* WHAT IS NEEDED *
Type again, exactly, the lines below from the start through the line that includes "Zinkmangel hinweisen, können".

* GIVEN RECORDS *
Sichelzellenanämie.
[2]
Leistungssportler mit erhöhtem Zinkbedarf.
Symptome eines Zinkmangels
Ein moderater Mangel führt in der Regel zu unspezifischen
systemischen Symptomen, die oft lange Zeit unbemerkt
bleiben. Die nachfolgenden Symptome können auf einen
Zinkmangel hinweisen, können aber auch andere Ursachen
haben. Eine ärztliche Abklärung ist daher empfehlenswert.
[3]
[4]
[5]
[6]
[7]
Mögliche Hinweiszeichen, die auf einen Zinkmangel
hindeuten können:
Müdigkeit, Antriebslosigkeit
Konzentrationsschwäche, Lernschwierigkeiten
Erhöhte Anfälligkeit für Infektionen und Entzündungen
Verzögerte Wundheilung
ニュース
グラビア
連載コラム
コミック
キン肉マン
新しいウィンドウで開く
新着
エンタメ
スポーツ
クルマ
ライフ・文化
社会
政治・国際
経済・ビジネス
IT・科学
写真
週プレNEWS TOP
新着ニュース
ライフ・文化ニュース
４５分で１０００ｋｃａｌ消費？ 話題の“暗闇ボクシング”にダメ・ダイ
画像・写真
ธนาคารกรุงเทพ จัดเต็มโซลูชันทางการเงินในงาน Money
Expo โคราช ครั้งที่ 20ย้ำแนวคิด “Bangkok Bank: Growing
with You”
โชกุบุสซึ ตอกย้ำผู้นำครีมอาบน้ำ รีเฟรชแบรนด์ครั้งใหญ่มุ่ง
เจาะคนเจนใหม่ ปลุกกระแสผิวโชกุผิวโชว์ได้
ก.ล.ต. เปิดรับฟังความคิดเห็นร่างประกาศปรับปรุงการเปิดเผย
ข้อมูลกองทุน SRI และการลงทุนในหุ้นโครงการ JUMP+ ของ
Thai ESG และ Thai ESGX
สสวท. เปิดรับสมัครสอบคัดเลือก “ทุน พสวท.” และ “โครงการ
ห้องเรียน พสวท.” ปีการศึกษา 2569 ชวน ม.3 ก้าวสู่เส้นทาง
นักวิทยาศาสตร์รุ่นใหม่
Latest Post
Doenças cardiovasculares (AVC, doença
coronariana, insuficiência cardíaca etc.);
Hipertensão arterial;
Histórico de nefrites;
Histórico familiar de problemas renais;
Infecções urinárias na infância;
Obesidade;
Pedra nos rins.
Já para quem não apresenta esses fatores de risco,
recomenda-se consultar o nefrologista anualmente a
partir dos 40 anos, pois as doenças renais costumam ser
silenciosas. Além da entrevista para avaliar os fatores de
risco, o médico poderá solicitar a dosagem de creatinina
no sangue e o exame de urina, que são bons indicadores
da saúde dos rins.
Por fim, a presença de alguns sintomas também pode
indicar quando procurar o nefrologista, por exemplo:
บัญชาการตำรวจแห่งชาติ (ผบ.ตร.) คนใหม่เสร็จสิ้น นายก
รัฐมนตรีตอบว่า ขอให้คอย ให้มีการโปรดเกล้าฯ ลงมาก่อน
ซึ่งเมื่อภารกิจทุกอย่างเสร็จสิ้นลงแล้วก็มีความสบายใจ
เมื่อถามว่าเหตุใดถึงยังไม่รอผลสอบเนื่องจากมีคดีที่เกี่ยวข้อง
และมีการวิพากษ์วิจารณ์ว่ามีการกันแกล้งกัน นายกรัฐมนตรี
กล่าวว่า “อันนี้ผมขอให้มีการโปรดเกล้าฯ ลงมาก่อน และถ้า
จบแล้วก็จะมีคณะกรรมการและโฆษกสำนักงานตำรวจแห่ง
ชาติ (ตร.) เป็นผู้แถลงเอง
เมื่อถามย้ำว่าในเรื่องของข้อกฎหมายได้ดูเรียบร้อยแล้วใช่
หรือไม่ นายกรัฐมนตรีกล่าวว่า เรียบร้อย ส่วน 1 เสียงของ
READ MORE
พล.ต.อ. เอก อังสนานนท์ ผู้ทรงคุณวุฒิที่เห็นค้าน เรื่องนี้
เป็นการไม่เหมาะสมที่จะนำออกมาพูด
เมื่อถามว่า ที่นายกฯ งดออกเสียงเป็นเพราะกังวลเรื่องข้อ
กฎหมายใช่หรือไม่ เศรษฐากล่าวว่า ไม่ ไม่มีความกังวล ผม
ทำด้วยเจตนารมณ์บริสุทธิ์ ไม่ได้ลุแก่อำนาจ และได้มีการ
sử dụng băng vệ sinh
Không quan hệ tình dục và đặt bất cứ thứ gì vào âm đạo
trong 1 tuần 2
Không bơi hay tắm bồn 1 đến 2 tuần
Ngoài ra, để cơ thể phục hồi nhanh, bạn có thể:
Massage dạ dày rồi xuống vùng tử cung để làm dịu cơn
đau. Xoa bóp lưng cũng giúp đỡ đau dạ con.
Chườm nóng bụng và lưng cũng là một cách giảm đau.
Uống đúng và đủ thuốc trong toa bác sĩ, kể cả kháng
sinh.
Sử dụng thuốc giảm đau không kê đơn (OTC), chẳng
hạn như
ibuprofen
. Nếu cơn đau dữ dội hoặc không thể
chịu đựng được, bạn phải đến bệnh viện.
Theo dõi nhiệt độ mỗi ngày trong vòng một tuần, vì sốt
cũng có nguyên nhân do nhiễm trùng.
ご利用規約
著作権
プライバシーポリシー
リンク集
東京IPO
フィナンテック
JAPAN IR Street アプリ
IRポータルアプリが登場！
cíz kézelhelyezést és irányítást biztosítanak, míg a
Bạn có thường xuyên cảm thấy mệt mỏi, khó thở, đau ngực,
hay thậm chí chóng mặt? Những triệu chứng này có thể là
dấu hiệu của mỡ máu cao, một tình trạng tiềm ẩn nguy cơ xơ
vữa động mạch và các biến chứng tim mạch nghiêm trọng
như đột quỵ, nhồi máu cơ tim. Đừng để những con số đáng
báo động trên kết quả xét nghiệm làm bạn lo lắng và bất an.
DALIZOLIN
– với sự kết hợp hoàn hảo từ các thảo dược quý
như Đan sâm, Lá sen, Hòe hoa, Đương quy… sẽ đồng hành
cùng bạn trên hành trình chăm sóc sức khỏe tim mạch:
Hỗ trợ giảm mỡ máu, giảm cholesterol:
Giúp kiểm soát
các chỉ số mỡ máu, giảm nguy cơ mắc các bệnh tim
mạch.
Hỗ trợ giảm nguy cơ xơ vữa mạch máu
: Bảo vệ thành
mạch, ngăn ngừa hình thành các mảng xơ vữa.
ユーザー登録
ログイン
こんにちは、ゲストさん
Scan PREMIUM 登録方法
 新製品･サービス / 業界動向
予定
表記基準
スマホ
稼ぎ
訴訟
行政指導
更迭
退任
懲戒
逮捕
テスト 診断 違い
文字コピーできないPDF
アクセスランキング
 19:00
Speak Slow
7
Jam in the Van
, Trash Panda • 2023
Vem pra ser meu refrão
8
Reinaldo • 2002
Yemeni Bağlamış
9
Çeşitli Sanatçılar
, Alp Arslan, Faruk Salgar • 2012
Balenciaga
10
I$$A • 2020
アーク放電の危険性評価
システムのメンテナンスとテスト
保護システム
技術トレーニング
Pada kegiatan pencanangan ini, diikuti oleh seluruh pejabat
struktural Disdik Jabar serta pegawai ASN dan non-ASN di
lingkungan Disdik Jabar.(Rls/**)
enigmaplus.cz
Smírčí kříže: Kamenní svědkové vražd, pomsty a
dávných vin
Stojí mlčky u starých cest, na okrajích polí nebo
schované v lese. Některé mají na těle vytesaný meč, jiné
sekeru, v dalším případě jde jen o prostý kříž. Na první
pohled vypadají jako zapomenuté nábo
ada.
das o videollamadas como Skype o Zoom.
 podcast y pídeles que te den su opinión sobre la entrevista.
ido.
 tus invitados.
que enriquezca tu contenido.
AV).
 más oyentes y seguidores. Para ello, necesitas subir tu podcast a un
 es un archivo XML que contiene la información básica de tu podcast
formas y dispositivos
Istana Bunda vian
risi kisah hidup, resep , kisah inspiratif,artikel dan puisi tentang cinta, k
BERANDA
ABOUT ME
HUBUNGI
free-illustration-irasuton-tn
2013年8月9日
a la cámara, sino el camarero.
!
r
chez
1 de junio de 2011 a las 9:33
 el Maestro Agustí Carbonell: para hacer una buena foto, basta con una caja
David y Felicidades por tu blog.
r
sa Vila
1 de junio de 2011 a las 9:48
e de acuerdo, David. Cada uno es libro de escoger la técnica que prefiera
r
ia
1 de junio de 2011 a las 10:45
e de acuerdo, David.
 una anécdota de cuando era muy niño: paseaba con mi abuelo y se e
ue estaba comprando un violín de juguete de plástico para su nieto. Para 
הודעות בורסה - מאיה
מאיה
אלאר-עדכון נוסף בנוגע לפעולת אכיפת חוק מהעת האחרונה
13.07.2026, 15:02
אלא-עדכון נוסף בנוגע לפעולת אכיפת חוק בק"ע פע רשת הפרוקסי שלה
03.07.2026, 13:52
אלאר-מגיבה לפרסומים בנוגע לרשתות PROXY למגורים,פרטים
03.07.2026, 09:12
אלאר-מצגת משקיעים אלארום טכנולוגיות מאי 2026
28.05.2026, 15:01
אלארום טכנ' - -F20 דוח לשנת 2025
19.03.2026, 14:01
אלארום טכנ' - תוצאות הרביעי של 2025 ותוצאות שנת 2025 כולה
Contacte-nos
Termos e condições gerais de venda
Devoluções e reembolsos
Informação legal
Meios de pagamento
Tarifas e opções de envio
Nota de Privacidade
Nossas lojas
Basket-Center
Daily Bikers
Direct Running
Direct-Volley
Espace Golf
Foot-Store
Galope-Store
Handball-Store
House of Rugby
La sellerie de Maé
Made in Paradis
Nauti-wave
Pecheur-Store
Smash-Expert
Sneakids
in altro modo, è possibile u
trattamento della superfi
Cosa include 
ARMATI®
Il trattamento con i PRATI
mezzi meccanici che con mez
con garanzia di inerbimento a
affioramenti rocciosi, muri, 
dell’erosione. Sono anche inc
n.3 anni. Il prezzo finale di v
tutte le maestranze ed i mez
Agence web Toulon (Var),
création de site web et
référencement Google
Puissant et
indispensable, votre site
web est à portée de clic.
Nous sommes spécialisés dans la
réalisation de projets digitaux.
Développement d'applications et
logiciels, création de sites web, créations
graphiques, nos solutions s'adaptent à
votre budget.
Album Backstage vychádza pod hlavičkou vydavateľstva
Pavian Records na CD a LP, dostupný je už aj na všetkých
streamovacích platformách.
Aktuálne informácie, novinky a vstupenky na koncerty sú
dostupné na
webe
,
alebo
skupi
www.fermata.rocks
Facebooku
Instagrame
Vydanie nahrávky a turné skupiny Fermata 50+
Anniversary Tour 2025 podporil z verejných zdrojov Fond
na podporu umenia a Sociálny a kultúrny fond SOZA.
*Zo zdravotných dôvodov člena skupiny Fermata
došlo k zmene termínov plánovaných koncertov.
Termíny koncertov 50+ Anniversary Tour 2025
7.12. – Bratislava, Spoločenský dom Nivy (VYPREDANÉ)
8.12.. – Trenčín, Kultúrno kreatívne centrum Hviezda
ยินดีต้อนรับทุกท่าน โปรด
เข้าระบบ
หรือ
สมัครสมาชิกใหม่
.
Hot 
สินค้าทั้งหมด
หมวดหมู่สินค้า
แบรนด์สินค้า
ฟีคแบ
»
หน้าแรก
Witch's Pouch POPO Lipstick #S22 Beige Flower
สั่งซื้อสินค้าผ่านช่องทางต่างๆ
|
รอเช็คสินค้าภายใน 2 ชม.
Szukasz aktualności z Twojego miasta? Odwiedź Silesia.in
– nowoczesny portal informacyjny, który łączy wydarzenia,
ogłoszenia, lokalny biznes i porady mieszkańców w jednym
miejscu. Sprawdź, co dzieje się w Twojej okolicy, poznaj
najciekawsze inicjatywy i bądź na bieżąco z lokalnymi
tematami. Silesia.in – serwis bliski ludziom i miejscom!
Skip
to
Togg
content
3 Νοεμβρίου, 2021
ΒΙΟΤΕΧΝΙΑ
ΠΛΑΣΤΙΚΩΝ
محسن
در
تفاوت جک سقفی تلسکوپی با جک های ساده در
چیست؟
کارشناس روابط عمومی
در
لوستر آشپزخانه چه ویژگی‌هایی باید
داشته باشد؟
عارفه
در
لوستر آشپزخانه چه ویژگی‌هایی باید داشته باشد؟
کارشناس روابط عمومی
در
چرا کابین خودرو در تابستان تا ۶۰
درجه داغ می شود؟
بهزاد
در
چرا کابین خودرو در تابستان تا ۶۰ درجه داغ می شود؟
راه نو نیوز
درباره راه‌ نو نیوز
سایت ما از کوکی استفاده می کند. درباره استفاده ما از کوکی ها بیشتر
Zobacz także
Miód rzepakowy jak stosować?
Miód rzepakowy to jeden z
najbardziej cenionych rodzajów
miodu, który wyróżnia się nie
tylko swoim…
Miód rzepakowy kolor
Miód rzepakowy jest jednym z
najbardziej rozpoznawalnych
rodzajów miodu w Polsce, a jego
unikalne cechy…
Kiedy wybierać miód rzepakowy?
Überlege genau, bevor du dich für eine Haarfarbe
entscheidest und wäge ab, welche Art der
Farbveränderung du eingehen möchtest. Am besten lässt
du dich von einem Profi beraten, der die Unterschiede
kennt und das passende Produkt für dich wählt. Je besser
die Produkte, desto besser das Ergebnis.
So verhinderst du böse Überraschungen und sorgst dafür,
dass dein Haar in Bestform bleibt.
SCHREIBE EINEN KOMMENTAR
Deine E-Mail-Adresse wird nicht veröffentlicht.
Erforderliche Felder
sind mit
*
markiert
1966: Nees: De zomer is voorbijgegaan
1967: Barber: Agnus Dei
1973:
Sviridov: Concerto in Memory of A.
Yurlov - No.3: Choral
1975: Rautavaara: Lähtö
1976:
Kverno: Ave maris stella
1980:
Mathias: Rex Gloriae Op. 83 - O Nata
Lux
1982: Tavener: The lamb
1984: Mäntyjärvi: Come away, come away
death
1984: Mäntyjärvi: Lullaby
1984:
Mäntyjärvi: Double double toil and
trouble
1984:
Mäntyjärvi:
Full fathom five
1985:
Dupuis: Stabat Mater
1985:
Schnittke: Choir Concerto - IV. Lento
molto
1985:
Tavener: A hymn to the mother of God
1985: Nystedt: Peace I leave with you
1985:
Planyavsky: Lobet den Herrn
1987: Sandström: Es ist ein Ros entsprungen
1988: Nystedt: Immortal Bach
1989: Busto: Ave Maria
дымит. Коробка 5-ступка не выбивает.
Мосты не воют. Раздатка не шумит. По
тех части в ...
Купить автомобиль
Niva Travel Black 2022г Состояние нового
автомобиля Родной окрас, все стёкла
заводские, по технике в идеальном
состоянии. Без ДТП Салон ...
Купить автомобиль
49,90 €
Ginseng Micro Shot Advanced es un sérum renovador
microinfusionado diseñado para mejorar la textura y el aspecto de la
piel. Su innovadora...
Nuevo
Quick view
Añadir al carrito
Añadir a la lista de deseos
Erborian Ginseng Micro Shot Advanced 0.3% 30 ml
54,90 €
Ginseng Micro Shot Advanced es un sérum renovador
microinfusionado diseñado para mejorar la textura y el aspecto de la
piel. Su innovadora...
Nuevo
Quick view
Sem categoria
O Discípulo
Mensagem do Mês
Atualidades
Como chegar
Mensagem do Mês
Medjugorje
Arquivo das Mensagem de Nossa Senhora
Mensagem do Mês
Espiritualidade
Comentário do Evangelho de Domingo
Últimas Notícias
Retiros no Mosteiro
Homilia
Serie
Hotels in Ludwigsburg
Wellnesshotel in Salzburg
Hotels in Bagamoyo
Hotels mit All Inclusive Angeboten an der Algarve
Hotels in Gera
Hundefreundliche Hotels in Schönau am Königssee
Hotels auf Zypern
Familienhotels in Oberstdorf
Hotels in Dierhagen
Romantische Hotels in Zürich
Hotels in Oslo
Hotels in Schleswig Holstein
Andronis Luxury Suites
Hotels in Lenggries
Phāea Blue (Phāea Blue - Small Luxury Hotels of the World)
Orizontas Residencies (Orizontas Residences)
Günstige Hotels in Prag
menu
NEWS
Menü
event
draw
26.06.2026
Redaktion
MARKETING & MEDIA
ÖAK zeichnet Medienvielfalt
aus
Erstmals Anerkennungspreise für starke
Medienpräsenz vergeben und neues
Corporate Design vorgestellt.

* OUTPUT OF THE TASK *
Sichelzellenanämie.
[2]
Leistungssportler mit erhöhtem Zinkbedarf.
Symptome eines Zinkmangels
Ein moderater Mangel führt in der Regel zu unspezifischen
systemischen Symptomen, die oft lange Zeit unbemerkt
bleiben. Die nachfolgenden Symptome können auf einen
Zinkmangel hinweisen, können aber auch andere Ursachen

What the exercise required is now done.